最近では、こうした仕事の引き合いが多くなってきていて、住宅事業「Nesting」を本格的に始めました。現在、15棟程が進んでおり、同じ仕組みを使って取り組んでいます。私たちは模型をつくらず、実物大のモックアップを工場内に建てて、板金などの仕上げなどもその場で職人と一緒に検討していきます。事前に擬似的な現場をつくり、物そのもので考えるということをしています。北海道で上棟したばかりの事例では、骨組みとパネルのはめ込みによって躯体工事が約3日で完成しました。他のプロジェクトも、広大な土地、寒暖の厳しいところ、崖地などで進めています。

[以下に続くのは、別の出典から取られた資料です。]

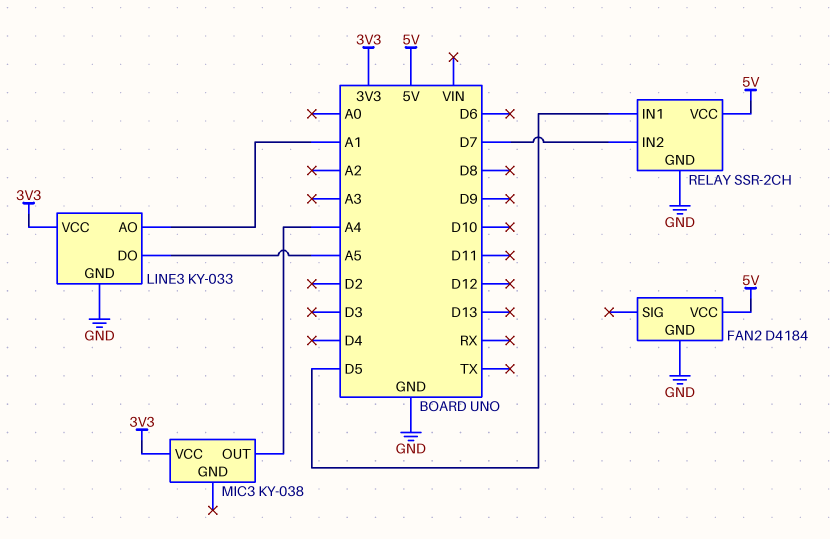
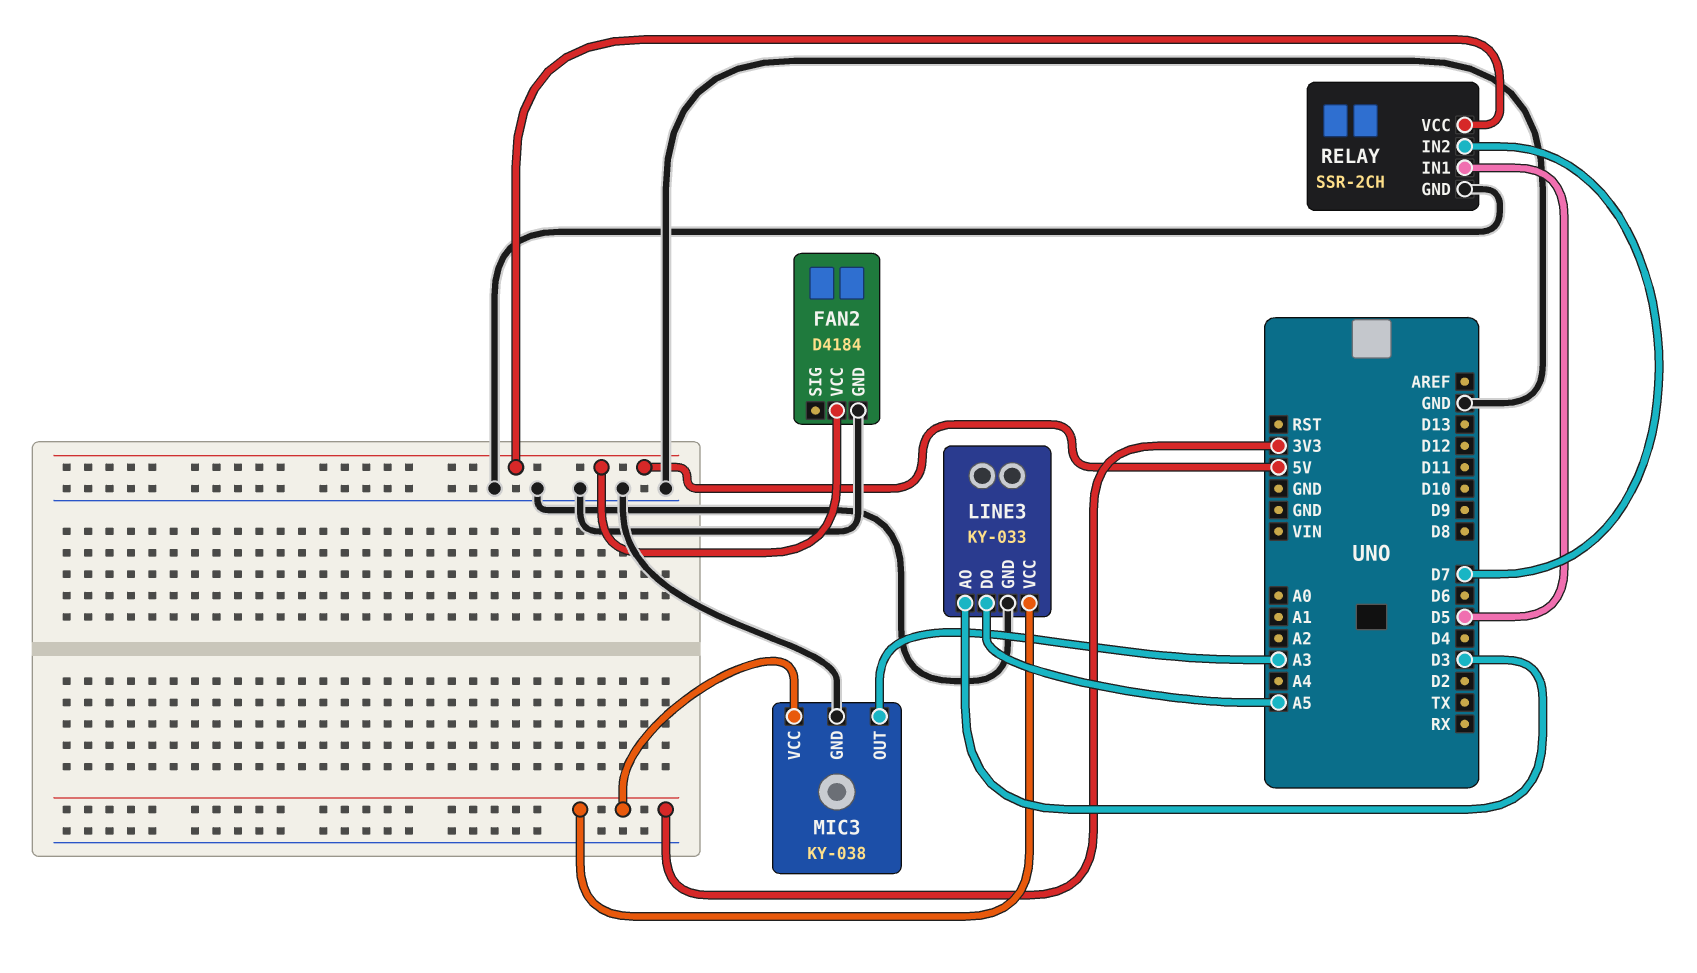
LINE3 pin AO: A1 -> D3
MIC3 pin GND: none -> GND
MIC3 pin OUT: A4 -> A3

中規模スケールの建築の仕事も多くなってきました。「学ぶ、学び舎」(2022年竣工予定)は、ユニットを反復することによって増築が容易に行えるような提案をしています。平面計画、施工方法、環境解析、構造解析が同時に行えるシステムの設計を試みています。パラメータをプログラムに落とし込み、変数を変えると材料の枚数や歩留まりなどがすべて出るようになっています。自分たちの手元で効率的な形態を探し、工期とコストを適切にコントロールできるというものです。コンクリートの型枠がそのまま建築になるので、コンクリートスラブの厚みは最小限にすることができます。型枠が内装仕上げも兼ねているため、使用する材料も最小限で済み、ゴミも少なくなります。コロナ禍の影響があり、当初約1,500㎡だった計画を約300㎡に縮小したものがようやく着工します。プログラミング開発のような手法を、建築設計にも応用するという取り組みです。

来春出版予定の単著『メタアーキテクト−次世代のための建築』では、今後の展開を含めて執筆中です。議論の土壌を共有していきたいと思っているので、興味のある方は手に取ってみてください。